→ **Exercise data**:
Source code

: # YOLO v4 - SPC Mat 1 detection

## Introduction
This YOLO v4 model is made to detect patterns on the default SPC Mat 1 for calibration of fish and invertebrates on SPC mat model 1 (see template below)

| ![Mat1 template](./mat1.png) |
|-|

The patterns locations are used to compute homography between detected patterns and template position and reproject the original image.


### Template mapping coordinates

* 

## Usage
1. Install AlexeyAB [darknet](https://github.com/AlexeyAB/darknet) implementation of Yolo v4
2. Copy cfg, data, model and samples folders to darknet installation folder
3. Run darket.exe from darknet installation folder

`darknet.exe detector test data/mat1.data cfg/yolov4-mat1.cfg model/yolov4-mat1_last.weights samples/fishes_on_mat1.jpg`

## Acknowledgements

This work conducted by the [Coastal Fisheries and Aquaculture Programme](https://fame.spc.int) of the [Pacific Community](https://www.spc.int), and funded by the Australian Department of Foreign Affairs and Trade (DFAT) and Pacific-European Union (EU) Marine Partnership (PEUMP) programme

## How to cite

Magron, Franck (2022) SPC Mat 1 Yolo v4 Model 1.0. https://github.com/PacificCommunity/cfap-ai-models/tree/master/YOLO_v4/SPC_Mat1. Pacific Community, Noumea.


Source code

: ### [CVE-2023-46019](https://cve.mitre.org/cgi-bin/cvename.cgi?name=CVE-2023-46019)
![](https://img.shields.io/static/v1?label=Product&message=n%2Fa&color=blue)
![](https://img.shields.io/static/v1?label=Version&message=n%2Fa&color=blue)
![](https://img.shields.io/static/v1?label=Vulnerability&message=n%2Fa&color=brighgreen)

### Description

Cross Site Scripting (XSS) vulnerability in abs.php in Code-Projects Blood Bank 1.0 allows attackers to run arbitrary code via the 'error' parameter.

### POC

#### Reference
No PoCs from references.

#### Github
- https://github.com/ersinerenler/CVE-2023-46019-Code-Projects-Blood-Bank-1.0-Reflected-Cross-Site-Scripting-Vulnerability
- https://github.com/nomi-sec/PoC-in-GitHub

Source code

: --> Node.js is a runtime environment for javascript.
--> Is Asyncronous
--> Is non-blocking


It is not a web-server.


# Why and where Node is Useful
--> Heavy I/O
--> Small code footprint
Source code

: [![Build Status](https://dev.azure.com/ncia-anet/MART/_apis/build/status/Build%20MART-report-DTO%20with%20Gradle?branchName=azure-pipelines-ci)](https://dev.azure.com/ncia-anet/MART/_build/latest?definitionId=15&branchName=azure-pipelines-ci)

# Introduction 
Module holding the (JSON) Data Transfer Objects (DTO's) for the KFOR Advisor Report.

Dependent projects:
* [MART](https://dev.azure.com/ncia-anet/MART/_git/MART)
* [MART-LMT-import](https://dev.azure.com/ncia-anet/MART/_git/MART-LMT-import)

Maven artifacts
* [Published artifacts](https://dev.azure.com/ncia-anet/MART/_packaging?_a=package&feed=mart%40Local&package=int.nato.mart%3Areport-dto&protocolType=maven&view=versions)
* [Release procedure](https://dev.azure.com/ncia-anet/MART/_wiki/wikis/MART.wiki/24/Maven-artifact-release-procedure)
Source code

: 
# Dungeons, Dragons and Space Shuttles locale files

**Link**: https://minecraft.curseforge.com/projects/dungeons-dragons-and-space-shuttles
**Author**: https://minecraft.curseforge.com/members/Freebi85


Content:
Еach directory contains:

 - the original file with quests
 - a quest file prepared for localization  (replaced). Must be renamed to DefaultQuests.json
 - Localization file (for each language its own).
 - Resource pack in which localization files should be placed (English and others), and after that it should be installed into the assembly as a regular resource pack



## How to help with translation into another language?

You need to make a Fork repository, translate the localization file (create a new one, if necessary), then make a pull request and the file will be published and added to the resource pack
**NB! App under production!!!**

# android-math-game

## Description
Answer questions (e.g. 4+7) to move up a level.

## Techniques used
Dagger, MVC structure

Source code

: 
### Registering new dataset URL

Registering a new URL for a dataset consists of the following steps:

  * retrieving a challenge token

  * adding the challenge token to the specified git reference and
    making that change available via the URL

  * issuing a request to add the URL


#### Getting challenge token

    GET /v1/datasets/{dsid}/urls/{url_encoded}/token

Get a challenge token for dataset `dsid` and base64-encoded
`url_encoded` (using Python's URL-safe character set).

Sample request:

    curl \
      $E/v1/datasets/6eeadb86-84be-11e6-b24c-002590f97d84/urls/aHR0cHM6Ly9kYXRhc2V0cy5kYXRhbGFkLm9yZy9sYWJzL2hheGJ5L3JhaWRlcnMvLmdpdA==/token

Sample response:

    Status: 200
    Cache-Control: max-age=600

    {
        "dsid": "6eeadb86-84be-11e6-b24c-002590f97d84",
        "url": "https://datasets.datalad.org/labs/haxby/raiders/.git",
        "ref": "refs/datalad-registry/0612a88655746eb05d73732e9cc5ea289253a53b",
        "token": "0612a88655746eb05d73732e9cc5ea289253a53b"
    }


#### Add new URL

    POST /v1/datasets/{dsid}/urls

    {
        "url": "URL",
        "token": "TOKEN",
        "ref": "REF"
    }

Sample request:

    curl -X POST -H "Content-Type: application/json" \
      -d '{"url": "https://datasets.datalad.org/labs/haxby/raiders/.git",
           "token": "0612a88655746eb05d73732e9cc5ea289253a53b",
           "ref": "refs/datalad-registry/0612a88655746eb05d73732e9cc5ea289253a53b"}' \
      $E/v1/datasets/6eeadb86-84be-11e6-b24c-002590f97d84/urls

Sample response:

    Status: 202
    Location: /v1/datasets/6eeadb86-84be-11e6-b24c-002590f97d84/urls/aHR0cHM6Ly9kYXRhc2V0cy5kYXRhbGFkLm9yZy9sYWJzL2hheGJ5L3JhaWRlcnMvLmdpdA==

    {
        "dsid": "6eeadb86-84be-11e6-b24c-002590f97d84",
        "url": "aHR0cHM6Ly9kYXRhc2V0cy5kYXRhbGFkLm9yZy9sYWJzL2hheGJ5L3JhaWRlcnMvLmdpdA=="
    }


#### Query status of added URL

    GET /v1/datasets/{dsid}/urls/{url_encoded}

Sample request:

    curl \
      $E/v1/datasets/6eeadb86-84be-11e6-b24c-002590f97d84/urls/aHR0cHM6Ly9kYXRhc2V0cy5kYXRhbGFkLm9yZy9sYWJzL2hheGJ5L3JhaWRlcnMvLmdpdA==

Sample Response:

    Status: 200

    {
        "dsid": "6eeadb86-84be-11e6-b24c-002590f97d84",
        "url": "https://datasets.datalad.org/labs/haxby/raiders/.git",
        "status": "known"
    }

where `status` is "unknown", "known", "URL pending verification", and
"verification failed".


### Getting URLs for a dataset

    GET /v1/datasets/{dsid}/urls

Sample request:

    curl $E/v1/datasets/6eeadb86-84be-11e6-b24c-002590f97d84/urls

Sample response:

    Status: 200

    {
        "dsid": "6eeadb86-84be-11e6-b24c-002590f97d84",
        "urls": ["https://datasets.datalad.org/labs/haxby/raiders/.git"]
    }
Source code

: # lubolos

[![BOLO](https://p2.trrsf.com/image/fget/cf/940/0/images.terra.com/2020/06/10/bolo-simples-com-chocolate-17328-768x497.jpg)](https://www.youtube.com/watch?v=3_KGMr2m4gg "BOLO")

→ **What is required**: Go through the listing and copy all of it exactly.

→ **Exercise response**:
Source code

: # YOLO v4 - SPC Mat 1 detection

## Introduction
This YOLO v4 model is made to detect patterns on the default SPC Mat 1 for calibration of fish and invertebrates on SPC mat model 1 (see template below)

| ![Mat1 template](./mat1.png) |
|-|

The patterns locations are used to compute homography between detected patterns and template position and reproject the original image.


### Template mapping coordinates

* 

## Usage
1. Install AlexeyAB [darknet](https://github.com/AlexeyAB/darknet) implementation of Yolo v4
2. Copy cfg, data, model and samples folders to darknet installation folder
3. Run darket.exe from darknet installation folder

`darknet.exe detector test data/mat1.data cfg/yolov4-mat1.cfg model/yolov4-mat1_last.weights samples/fishes_on_mat1.jpg`

## Acknowledgements

This work conducted by the [Coastal Fisheries and Aquaculture Programme](https://fame.spc.int) of the [Pacific Community](https://www.spc.int), and funded by the Australian Department of Foreign Affairs and Trade (DFAT) and Pacific-European Union (EU) Marine Partnership (PEUMP) programme

## How to cite

Magron, Franck (2022) SPC Mat 1 Yolo v4 Model 1.0. https://github.com/PacificCommunity/cfap-ai-models/tree/master/YOLO_v4/SPC_Mat1. Pacific Community, Noumea.


Source code

: ### [CVE-2023-46019](https://cve.mitre.org/cgi-bin/cvename.cgi?name=CVE-2023-46019)
![](https://img.shields.io/static/v1?label=Product&message=n%2Fa&color=blue)
![](https://img.shields.io/static/v1?label=Version&message=n%2Fa&color=blue)
![](https://img.shields.io/static/v1?label=Vulnerability&message=n%2Fa&color=brighgreen)

### Description

Cross Site Scripting (XSS) vulnerability in abs.php in Code-Projects Blood Bank 1.0 allows attackers to run arbitrary code via the 'error' parameter.

### POC

#### Reference
No PoCs from references.

#### Github
- https://github.com/ersinerenler/CVE-2023-46019-Code-Projects-Blood-Bank-1.0-Reflected-Cross-Site-Scripting-Vulnerability
- https://github.com/nomi-sec/PoC-in-GitHub

Source code

: --> Node.js is a runtime environment for javascript.
--> Is Asyncronous
--> Is non-blocking


It is not a web-server.


# Why and where Node is Useful
--> Heavy I/O
--> Small code footprint
Source code

: [![Build Status](https://dev.azure.com/ncia-anet/MART/_apis/build/status/Build%20MART-report-DTO%20with%20Gradle?branchName=azure-pipelines-ci)](https://dev.azure.com/ncia-anet/MART/_build/latest?definitionId=15&branchName=azure-pipelines-ci)

# Introduction 
Module holding the (JSON) Data Transfer Objects (DTO's) for the KFOR Advisor Report.

Dependent projects:
* [MART](https://dev.azure.com/ncia-anet/MART/_git/MART)
* [MART-LMT-import](https://dev.azure.com/ncia-anet/MART/_git/MART-LMT-import)

Maven artifacts
* [Published artifacts](https://dev.azure.com/ncia-anet/MART/_packaging?_a=package&feed=mart%40Local&package=int.nato.mart%3Areport-dto&protocolType=maven&view=versions)
* [Release procedure](https://dev.azure.com/ncia-anet/MART/_wiki/wikis/MART.wiki/24/Maven-artifact-release-procedure)
Source code

: 
# Dungeons, Dragons and Space Shuttles locale files

**Link**: https://minecraft.curseforge.com/projects/dungeons-dragons-and-space-shuttles
**Author**: https://minecraft.curseforge.com/members/Freebi85


Content:
Еach directory contains:

 - the original file with quests
 - a quest file prepared for localization  (replaced). Must be renamed to DefaultQuests.json
 - Localization file (for each language its own).
 - Resource pack in which localization files should be placed (English and others), and after that it should be installed into the assembly as a regular resource pack



## How to help with translation into another language?

You need to make a Fork repository, translate the localization file (create a new one, if necessary), then make a pull request and the file will be published and added to the resource pack
**NB! App under production!!!**

# android-math-game

## Description
Answer questions (e.g. 4+7) to move up a level.

## Techniques used
Dagger, MVC structure

Source code

: 
### Registering new dataset URL

Registering a new URL for a dataset consists of the following steps:

  * retrieving a challenge token

  * adding the challenge token to the specified git reference and
    making that change available via the URL

  * issuing a request to add the URL


#### Getting challenge token

    GET /v1/datasets/{dsid}/urls/{url_encoded}/token

Get a challenge token for dataset `dsid` and base64-encoded
`url_encoded` (using Python's URL-safe character set).

Sample request:

    curl \
      $E/v1/datasets/6eeadb86-84be-11e6-b24c-002590f97d84/urls/aHR0cHM6Ly9kYXRhc2V0cy5kYXRhbGFkLm9yZy9sYWJzL2hheGJ5L3JhaWRlcnMvLmdpdA==/token

Sample response:

    Status: 200
    Cache-Control: max-age=600

    {
        "dsid": "6eeadb86-84be-11e6-b24c-002590f97d84",
        "url": "https://datasets.datalad.org/labs/haxby/raiders/.git",
        "ref": "refs/datalad-registry/0612a88655746eb05d73732e9cc5ea289253a53b",
        "token": "0612a88655746eb05d73732e9cc5ea289253a53b"
    }


#### Add new URL

    POST /v1/datasets/{dsid}/urls

    {
        "url": "URL",
        "token": "TOKEN",
        "ref": "REF"
    }

Sample request:

    curl -X POST -H "Content-Type: application/json" \
      -d '{"url": "https://datasets.datalad.org/labs/haxby/raiders/.git",
           "token": "0612a88655746eb05d73732e9cc5ea289253a53b",
           "ref": "refs/datalad-registry/0612a88655746eb05d73732e9cc5ea289253a53b"}' \
      $E/v1/datasets/6eeadb86-84be-11e6-b24c-002590f97d84/urls

Sample response:

    Status: 202
    Location: /v1/datasets/6eeadb86-84be-11e6-b24c-002590f97d84/urls/aHR0cHM6Ly9kYXRhc2V0cy5kYXRhbGFkLm9yZy9sYWJzL2hheGJ5L3JhaWRlcnMvLmdpdA==

    {
        "dsid": "6eeadb86-84be-11e6-b24c-002590f97d84",
        "url": "aHR0cHM6Ly9kYXRhc2V0cy5kYXRhbGFkLm9yZy9sYWJzL2hheGJ5L3JhaWRlcnMvLmdpdA=="
    }


#### Query status of added URL

    GET /v1/datasets/{dsid}/urls/{url_encoded}

Sample request:

    curl \
      $E/v1/datasets/6eeadb86-84be-11e6-b24c-002590f97d84/urls/aHR0cHM6Ly9kYXRhc2V0cy5kYXRhbGFkLm9yZy9sYWJzL2hheGJ5L3JhaWRlcnMvLmdpdA==

Sample Response:

    Status: 200

    {
        "dsid": "6eeadb86-84be-11e6-b24c-002590f97d84",
        "url": "https://datasets.datalad.org/labs/haxby/raiders/.git",
        "status": "known"
    }

where `status` is "unknown", "known", "URL pending verification", and
"verification failed".


### Getting URLs for a dataset

    GET /v1/datasets/{dsid}/urls

Sample request:

    curl $E/v1/datasets/6eeadb86-84be-11e6-b24c-002590f97d84/urls

Sample response:

    Status: 200

    {
        "dsid": "6eeadb86-84be-11e6-b24c-002590f97d84",
        "urls": ["https://datasets.datalad.org/labs/haxby/raiders/.git"]
    }
Source code

: # lubolos

[![BOLO](https://p2.trrsf.com/image/fget/cf/940/0/images.terra.com/2020/06/10/bolo-simples-com-chocolate-17328-768x497.jpg)](https://www.youtube.com/watch?v=3_KGMr2m4gg "BOLO")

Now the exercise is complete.